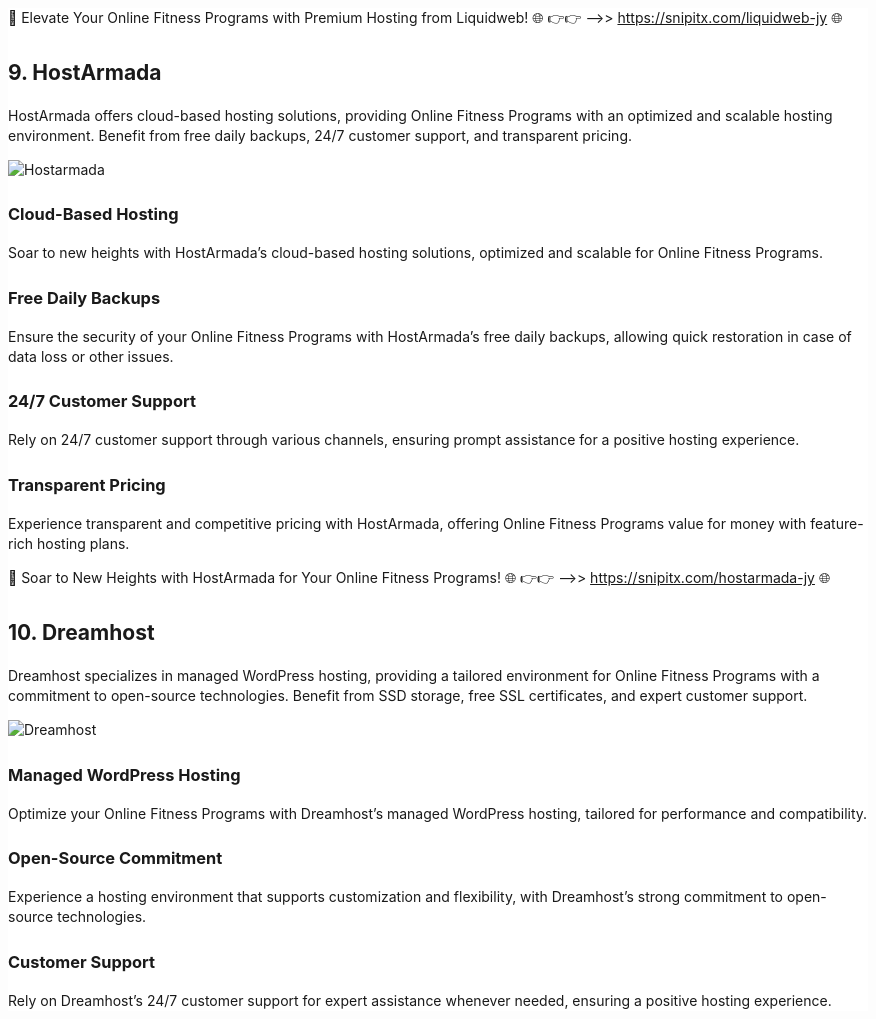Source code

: 🚀 Elevate Your Online Fitness Programs with Premium Hosting from Liquidweb! 🌐
👉👉 -->> https://snipitx.com/liquidweb-jy 🌐

## 9. HostArmada

HostArmada offers cloud-based hosting solutions, providing Online Fitness Programs with an optimized and scalable hosting environment. Benefit from free daily backups, 24/7 customer support, and transparent pricing.

![Hostarmada](https://i.imgur.com/KFbdf3o.jpeg "Hostarmada Hosting")

### Cloud-Based Hosting
Soar to new heights with HostArmada’s cloud-based hosting solutions, optimized and scalable for Online Fitness Programs.

### Free Daily Backups
Ensure the security of your Online Fitness Programs with HostArmada’s free daily backups, allowing quick restoration in case of data loss or other issues.

### 24/7 Customer Support
Rely on 24/7 customer support through various channels, ensuring prompt assistance for a positive hosting experience.

### Transparent Pricing
Experience transparent and competitive pricing with HostArmada, offering Online Fitness Programs value for money with feature-rich hosting plans.

🚀 Soar to New Heights with HostArmada for Your Online Fitness Programs! 🌐
👉👉 -->> https://snipitx.com/hostarmada-jy 🌐

## 10. Dreamhost

Dreamhost specializes in managed WordPress hosting, providing a tailored environment for Online Fitness Programs with a commitment to open-source technologies. Benefit from SSD storage, free SSL certificates, and expert customer support.

![Dreamhost](https://i.imgur.com/rXIg8ip.jpeg "Dreamhost Hosting")

### Managed WordPress Hosting
Optimize your Online Fitness Programs with Dreamhost’s managed WordPress hosting, tailored for performance and compatibility.

### Open-Source Commitment
Experience a hosting environment that supports customization and flexibility, with Dreamhost’s strong commitment to open-source technologies.

### Customer Support
Rely on Dreamhost’s 24/7 customer support for expert assistance whenever needed, ensuring a positive hosting experience.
---*---
*WHAT IS REQUIRED*. When you return the listing, keep each line exact and leave the pictures out.

*SOLUTION TO THE EXERCISE*.
Source code

: 🚀 Elevate Your Online Fitness Programs with Premium Hosting from Liquidweb! 🌐
👉👉 -->> https://snipitx.com/liquidweb-jy 🌐

## 9. HostArmada

HostArmada offers cloud-based hosting solutions, providing Online Fitness Programs with an optimized and scalable hosting environment. Benefit from free daily backups, 24/7 customer support, and transparent pricing.

![Hostarmada](https://i.imgur.com/KFbdf3o.jpeg "Hostarmada Hosting")

### Cloud-Based Hosting
Soar to new heights with HostArmada’s cloud-based hosting solutions, optimized and scalable for Online Fitness Programs.

### Free Daily Backups
Ensure the security of your Online Fitness Programs with HostArmada’s free daily backups, allowing quick restoration in case of data loss or other issues.

### 24/7 Customer Support
Rely on 24/7 customer support through various channels, ensuring prompt assistance for a positive hosting experience.

### Transparent Pricing
Experience transparent and competitive pricing with HostArmada, offering Online Fitness Programs value for money with feature-rich hosting plans.

🚀 Soar to New Heights with HostArmada for Your Online Fitness Programs! 🌐
👉👉 -->> https://snipitx.com/hostarmada-jy 🌐

## 10. Dreamhost

Dreamhost specializes in managed WordPress hosting, providing a tailored environment for Online Fitness Programs with a commitment to open-source technologies. Benefit from SSD storage, free SSL certificates, and expert customer support.

![Dreamhost](https://i.imgur.com/rXIg8ip.jpeg "Dreamhost Hosting")

### Managed WordPress Hosting
Optimize your Online Fitness Programs with Dreamhost’s managed WordPress hosting, tailored for performance and compatibility.

### Open-Source Commitment
Experience a hosting environment that supports customization and flexibility, with Dreamhost’s strong commitment to open-source technologies.

### Customer Support
Rely on Dreamhost’s 24/7 customer support for expert assistance whenever needed, ensuring a positive hosting experience.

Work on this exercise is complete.